According to Leno, new approaches to ministering to secular people acknowledge that a major cultural shift, which also impacts those who believe, is taking place. “It affects us all,” he explained. “People in cities don’t talk anymore. They’re just there, in silence, looking at their phones.”

To top it off, there has been a shift in mentality, Leno reminded attendees. “In olden times authority would come from the truth of divine revelation.
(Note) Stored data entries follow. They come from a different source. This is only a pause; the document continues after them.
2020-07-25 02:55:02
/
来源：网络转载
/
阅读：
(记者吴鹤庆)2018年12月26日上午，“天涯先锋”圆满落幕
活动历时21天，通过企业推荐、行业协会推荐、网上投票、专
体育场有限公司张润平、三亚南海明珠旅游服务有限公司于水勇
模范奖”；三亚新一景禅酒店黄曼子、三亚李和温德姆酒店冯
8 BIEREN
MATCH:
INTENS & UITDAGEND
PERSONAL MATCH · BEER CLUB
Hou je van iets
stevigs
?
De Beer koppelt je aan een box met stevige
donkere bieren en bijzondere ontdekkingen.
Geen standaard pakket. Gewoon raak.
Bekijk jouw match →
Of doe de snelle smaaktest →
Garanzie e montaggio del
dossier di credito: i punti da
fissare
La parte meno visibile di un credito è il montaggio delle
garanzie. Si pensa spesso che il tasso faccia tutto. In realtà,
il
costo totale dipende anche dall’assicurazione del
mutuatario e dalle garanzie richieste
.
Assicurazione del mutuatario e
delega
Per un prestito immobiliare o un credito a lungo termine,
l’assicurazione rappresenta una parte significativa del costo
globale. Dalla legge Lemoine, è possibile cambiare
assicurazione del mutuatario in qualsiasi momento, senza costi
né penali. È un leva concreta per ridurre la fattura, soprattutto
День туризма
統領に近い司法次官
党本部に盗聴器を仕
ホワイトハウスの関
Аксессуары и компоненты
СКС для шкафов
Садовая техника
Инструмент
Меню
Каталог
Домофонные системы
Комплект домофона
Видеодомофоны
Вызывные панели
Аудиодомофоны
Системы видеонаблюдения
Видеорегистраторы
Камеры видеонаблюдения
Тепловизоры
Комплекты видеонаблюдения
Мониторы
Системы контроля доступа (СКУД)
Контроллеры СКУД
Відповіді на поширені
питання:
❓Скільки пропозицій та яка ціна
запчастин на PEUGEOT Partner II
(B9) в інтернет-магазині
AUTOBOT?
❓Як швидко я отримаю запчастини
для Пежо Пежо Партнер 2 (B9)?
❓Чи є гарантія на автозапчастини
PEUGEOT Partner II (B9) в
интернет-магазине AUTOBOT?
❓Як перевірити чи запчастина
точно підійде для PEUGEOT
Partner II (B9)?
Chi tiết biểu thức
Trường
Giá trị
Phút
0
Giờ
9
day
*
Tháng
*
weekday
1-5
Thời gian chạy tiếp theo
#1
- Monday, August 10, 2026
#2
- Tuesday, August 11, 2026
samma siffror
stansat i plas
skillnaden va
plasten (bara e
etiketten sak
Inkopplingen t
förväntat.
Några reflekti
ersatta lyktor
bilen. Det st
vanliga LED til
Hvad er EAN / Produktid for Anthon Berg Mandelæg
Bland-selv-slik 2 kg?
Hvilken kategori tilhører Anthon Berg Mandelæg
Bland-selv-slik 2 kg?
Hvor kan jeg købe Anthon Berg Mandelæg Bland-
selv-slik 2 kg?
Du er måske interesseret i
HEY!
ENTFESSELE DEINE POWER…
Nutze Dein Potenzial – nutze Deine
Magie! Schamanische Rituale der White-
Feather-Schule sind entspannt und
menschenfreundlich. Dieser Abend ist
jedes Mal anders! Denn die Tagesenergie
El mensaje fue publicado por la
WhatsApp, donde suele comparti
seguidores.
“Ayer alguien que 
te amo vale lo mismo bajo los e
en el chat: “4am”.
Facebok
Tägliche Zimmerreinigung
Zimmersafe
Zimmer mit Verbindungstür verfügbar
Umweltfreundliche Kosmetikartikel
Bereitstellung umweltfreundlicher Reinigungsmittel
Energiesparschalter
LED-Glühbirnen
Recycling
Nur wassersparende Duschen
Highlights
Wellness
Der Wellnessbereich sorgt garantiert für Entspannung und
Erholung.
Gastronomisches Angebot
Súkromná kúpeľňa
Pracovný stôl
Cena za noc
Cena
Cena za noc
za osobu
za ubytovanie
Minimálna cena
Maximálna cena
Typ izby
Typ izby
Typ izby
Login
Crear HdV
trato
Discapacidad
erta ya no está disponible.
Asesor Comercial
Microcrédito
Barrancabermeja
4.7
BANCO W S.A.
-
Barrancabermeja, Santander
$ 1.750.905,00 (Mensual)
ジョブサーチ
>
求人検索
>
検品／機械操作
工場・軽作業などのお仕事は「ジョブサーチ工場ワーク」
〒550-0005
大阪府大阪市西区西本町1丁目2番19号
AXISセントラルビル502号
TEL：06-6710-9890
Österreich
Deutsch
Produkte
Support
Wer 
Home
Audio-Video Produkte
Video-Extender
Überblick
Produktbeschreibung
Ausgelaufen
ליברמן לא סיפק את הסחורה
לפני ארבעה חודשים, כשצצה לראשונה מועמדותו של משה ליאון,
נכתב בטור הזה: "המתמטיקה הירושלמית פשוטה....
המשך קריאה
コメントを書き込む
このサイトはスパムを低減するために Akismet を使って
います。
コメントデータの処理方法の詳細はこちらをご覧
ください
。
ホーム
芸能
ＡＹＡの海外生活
That revelation would provide our values and ethics.”

“When we understand secular people’s worldview, we become ready to connect and start building bridges,” Bledi Leno said during a recent presentation at the Intercultural Mission Church Planting Summit in Trinidad and Tobago. [Photo: Curtis Henry/IAD]

In a secular environment, however, the center of reality has shifted. “Where faith once placed God at the heart of meaning and morality, secular thought places the autonomous self,” Leno explained. “Personal choice becomes sacred, and authenticity replaces transcendence. . . . The human person is now the final measure of truth, purpose, and goodness.”

Navigating the Post-Christian Reality

Against that background, Leno explained, belief becomes “just one option among many” as original theological authority is rejected. “Post-Christian cultures retain the fruit but reject the root,” he illustrated. “Societies shaped by Christian moral values no longer live under their authority,” Leno shared. “They speak highly of compassion, justice, and dignity, but these ideas are now detached from their original theological roots.”

Such a secular worldview landscape highlights other values, including individualism (the self as the highest moral authority), naturalism (only the physical is real), and rationalism (science and reason as the only reliable paths), Leno explained. “People might tell you, ‘That makes sense to you, but it does not make sense to me,’ ” he elucidated. “So purpose comes from finding it within myself.”

The Paradox of Absolute Autonomy

Coupled with that is an increasing distrust of institutions and a focus on consumerism and pragmatism—what works is above what is true or good, he said.

Leno explained that such a state leads to what has been called “the paradox of absolute autonomy,” which he defined as “a culture that deeply prizes freedom,” but that, paradoxically, “often generates an inescapable undercurrent of loneliness, fragmentation, and emptiness.” It is a situation that leads to increasing frustration, as people tell themselves, “There has to be something more,” Leno said. “And we know what that more is. So when we understand their worldview, we become ready to connect and start building bridges to reach them.”